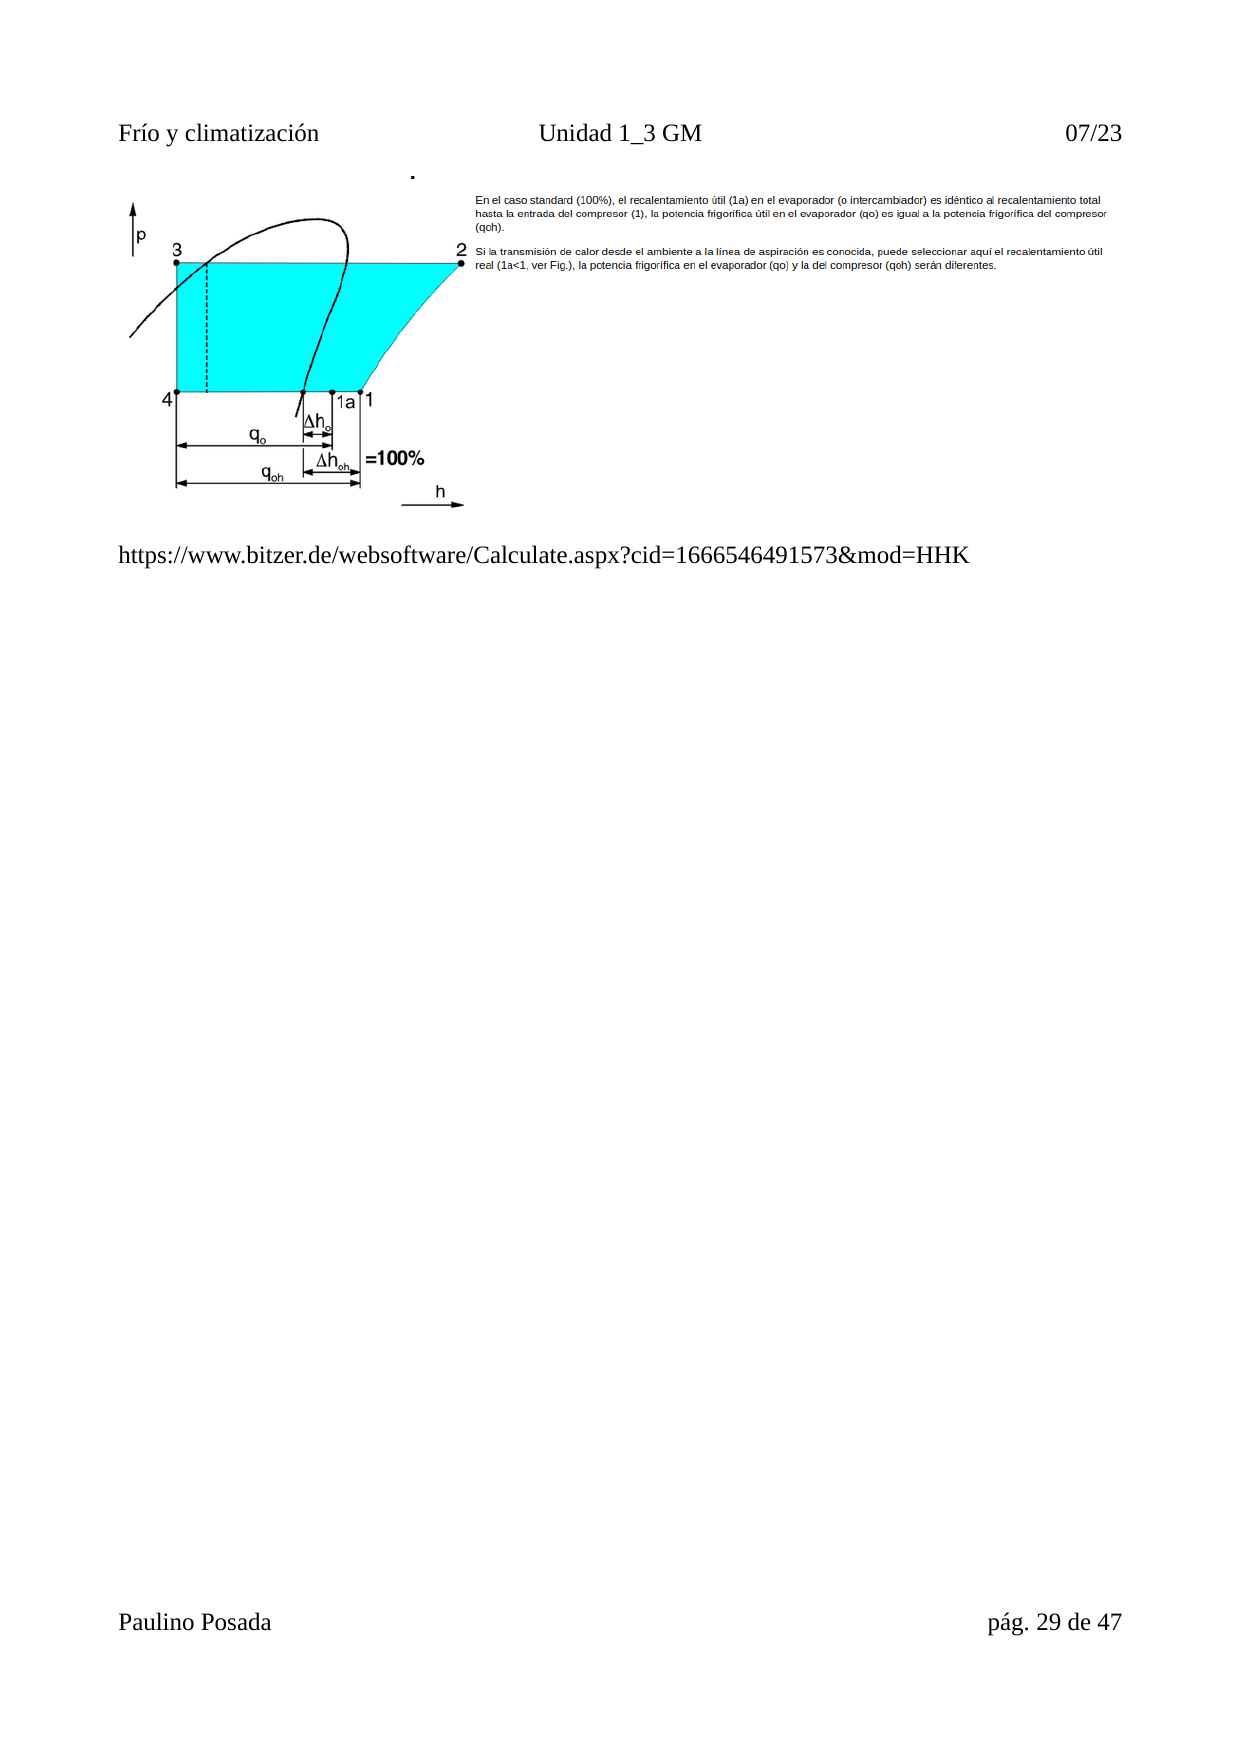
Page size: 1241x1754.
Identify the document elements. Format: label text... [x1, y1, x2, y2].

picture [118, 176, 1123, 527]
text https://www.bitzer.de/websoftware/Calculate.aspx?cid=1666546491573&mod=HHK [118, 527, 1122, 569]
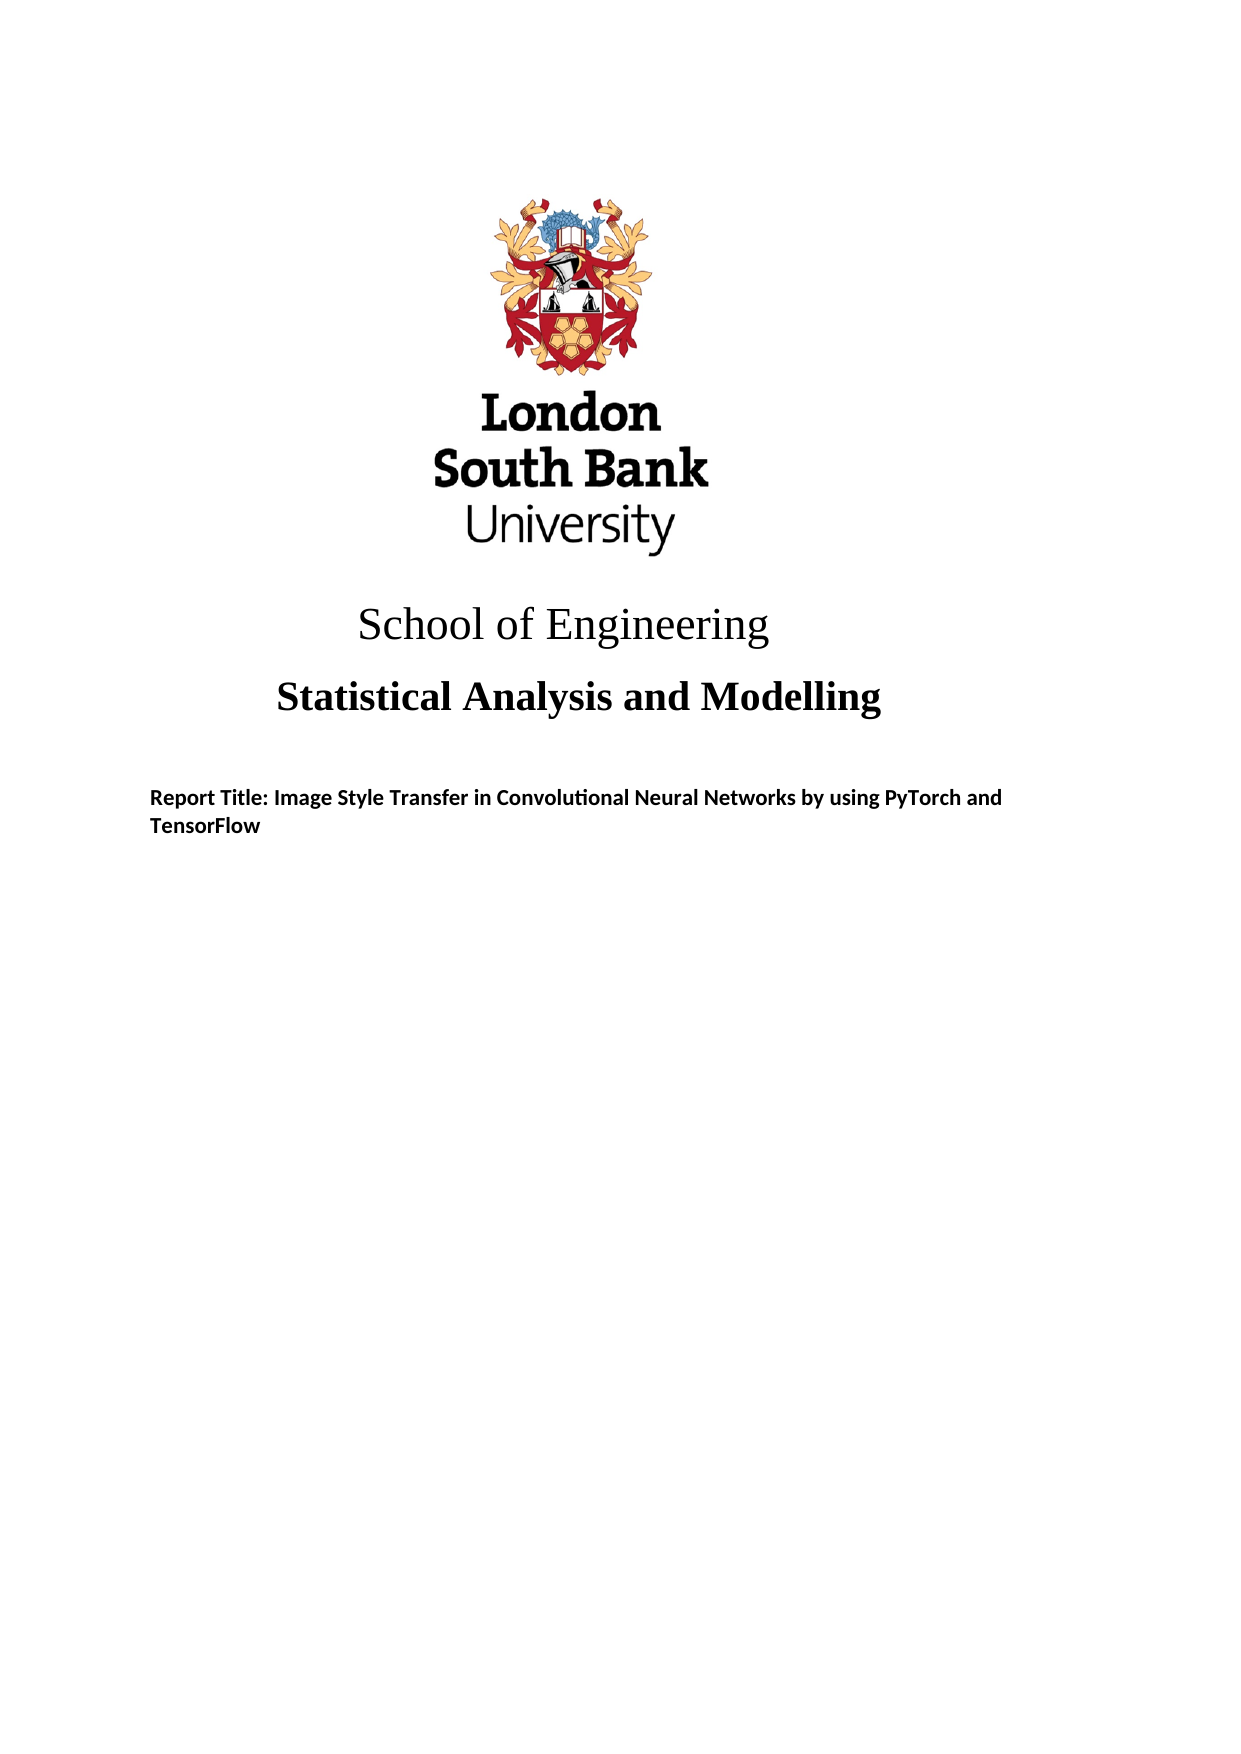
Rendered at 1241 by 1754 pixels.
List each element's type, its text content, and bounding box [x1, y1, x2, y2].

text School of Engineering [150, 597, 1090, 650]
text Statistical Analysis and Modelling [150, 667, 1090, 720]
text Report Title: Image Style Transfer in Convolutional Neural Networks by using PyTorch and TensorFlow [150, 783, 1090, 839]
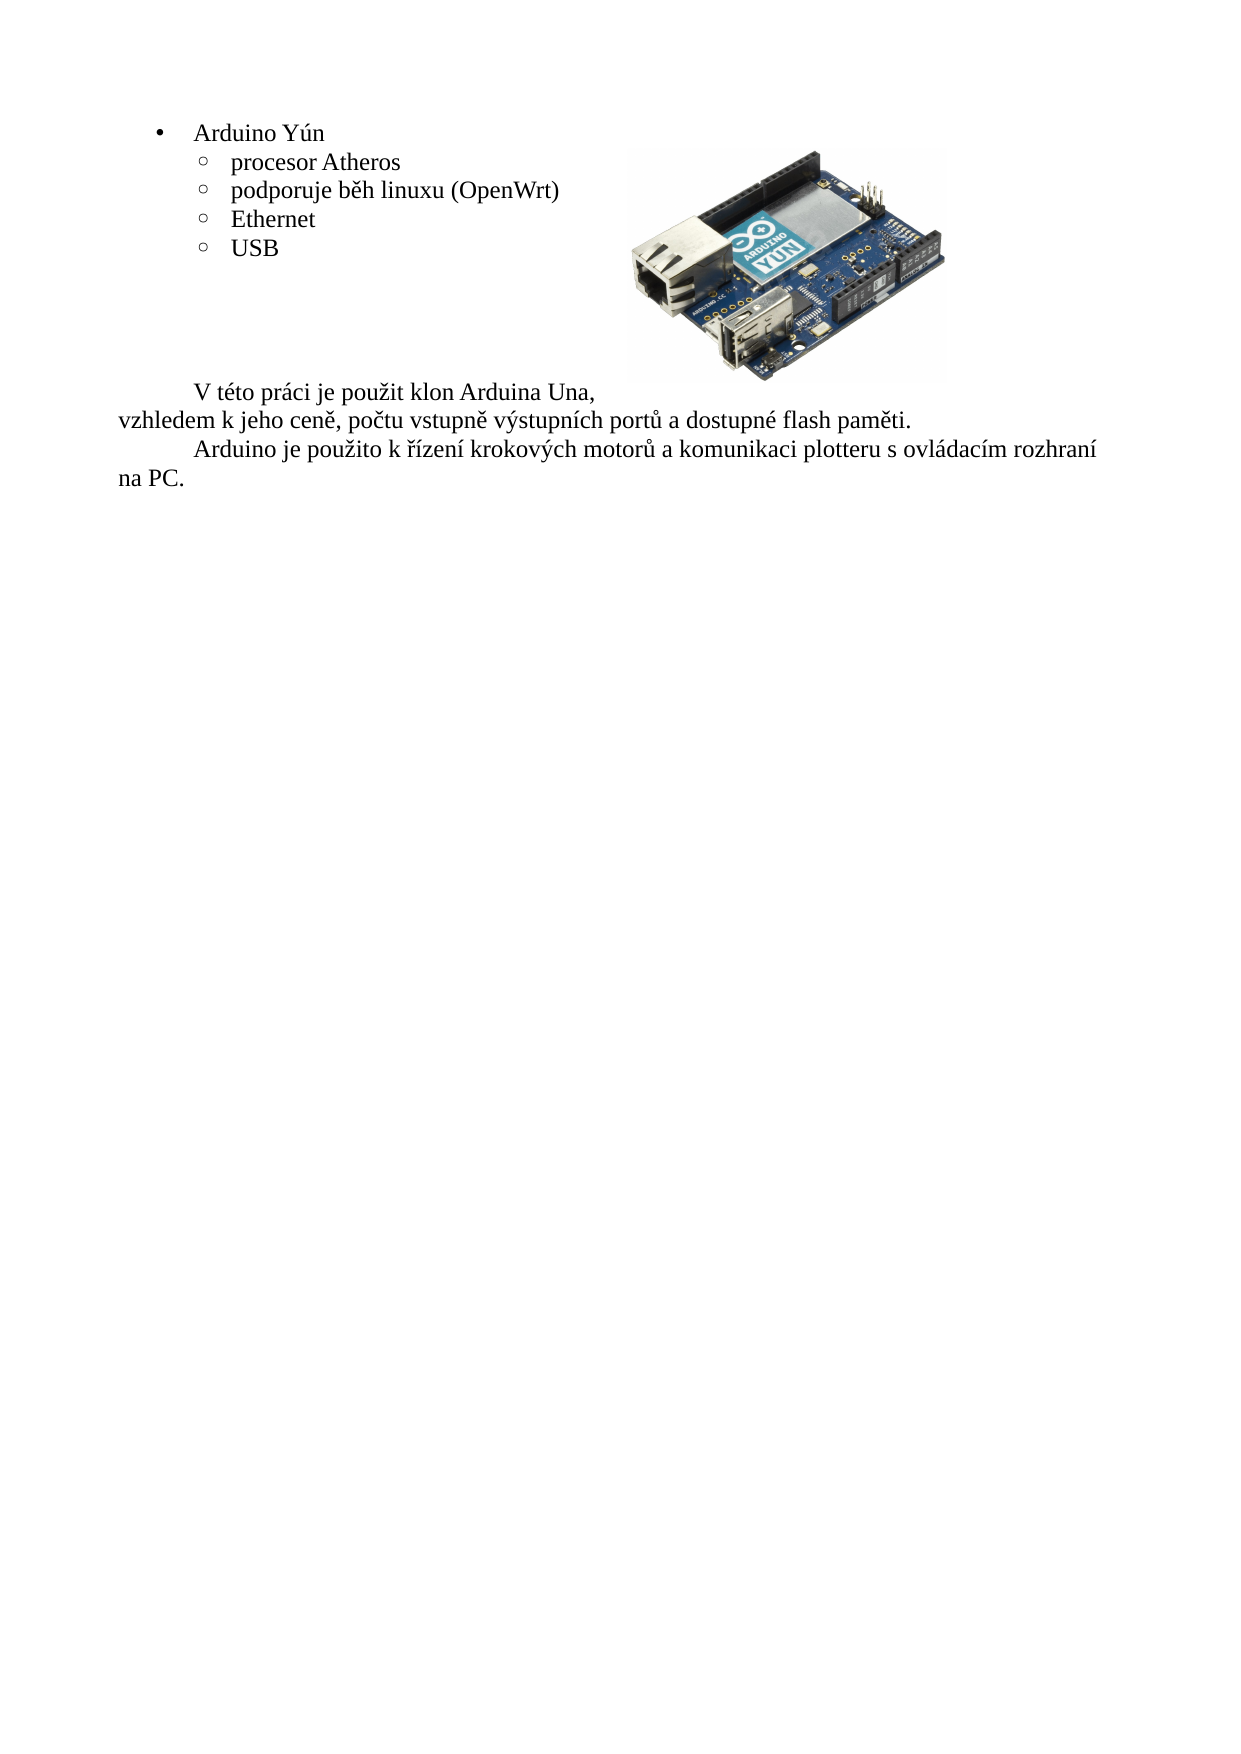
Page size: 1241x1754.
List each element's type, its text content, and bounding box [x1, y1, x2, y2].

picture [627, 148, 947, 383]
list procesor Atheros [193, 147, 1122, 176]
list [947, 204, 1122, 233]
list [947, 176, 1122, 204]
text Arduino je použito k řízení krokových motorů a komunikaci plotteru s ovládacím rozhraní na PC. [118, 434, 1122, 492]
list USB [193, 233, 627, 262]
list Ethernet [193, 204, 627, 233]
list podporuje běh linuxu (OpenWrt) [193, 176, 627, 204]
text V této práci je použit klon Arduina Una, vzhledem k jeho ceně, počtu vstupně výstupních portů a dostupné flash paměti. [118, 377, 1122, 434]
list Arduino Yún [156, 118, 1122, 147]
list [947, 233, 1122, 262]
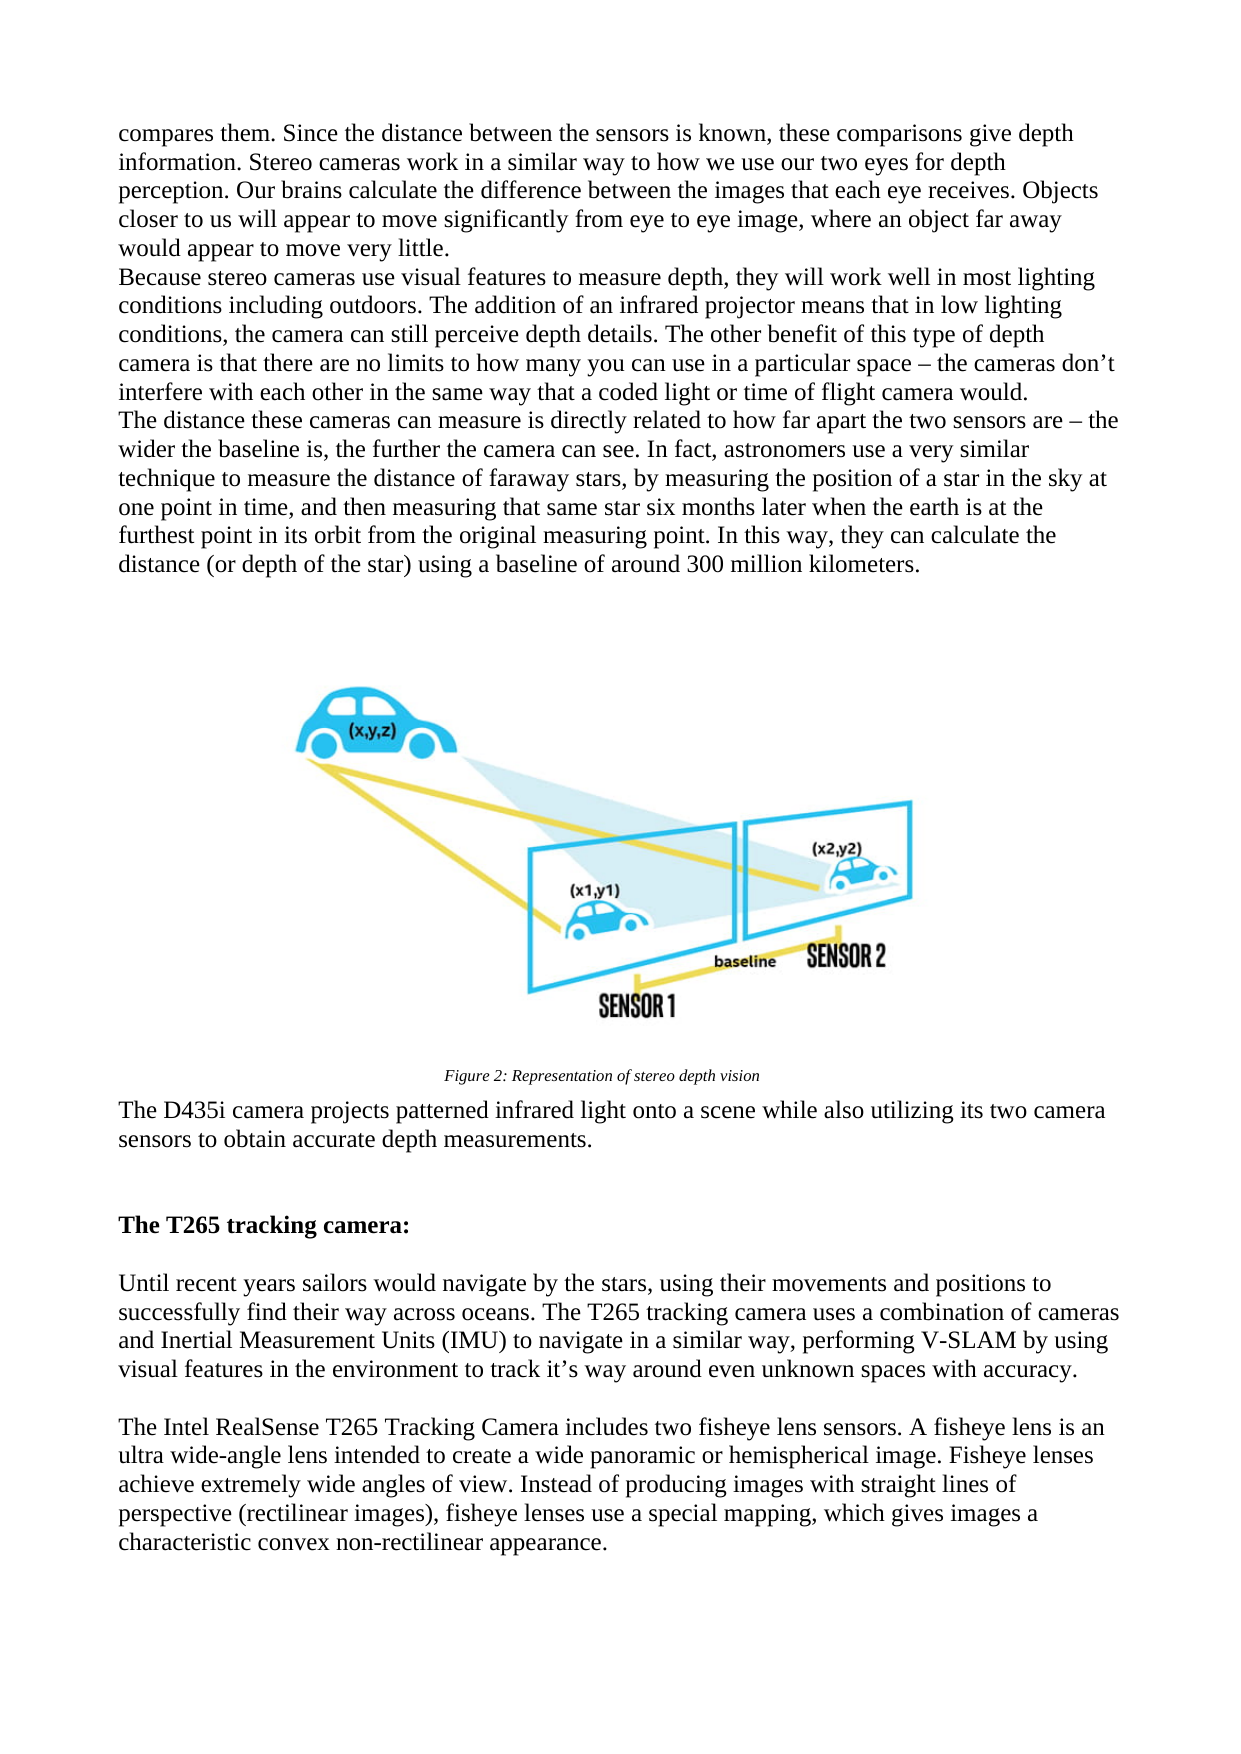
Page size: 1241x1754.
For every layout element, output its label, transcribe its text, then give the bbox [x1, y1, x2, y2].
★ ★ ★ ★
TASK PROMPT:
Reproduce the rows above without alteration, from the line containing "Rendered at 1241 by 1754 pixels." through the final line of the rows, with both ends included. Omit the pictures from your answer.

SOLUTION TO THIS PROBLEM:
Rendered at 1241 by 1754 pixels.
List each element's type, its text content, and bounding box [x1, y1, x2, y2].

text School of Engineering [150, 597, 1090, 650]
text Statistical Analysis and Modelling [150, 667, 1090, 720]
text Report Title: Image Style Transfer in Convolutional Neural Networks by using PyTorch and TensorFlow [150, 783, 1090, 839]
Page size: 1241x1754.
List each element's type, its text content, and bounding box [x1, y1, x2, y2].

picture [627, 148, 947, 383]
list procesor Atheros [193, 147, 1122, 176]
list [947, 204, 1122, 233]
list [947, 176, 1122, 204]
text Arduino je použito k řízení krokových motorů a komunikaci plotteru s ovládacím rozhraní na PC. [118, 434, 1122, 492]
list USB [193, 233, 627, 262]
list Ethernet [193, 204, 627, 233]
list podporuje běh linuxu (OpenWrt) [193, 176, 627, 204]
text V této práci je použit klon Arduina Una, vzhledem k jeho ceně, počtu vstupně výstupních portů a dostupné flash paměti. [118, 377, 1122, 434]
list Arduino Yún [156, 118, 1122, 147]
list [947, 233, 1122, 262]
Page size: 1241x1754.
For every layout element, output its label, transcribe its text, then give the bbox [x1, y1, x2, y2].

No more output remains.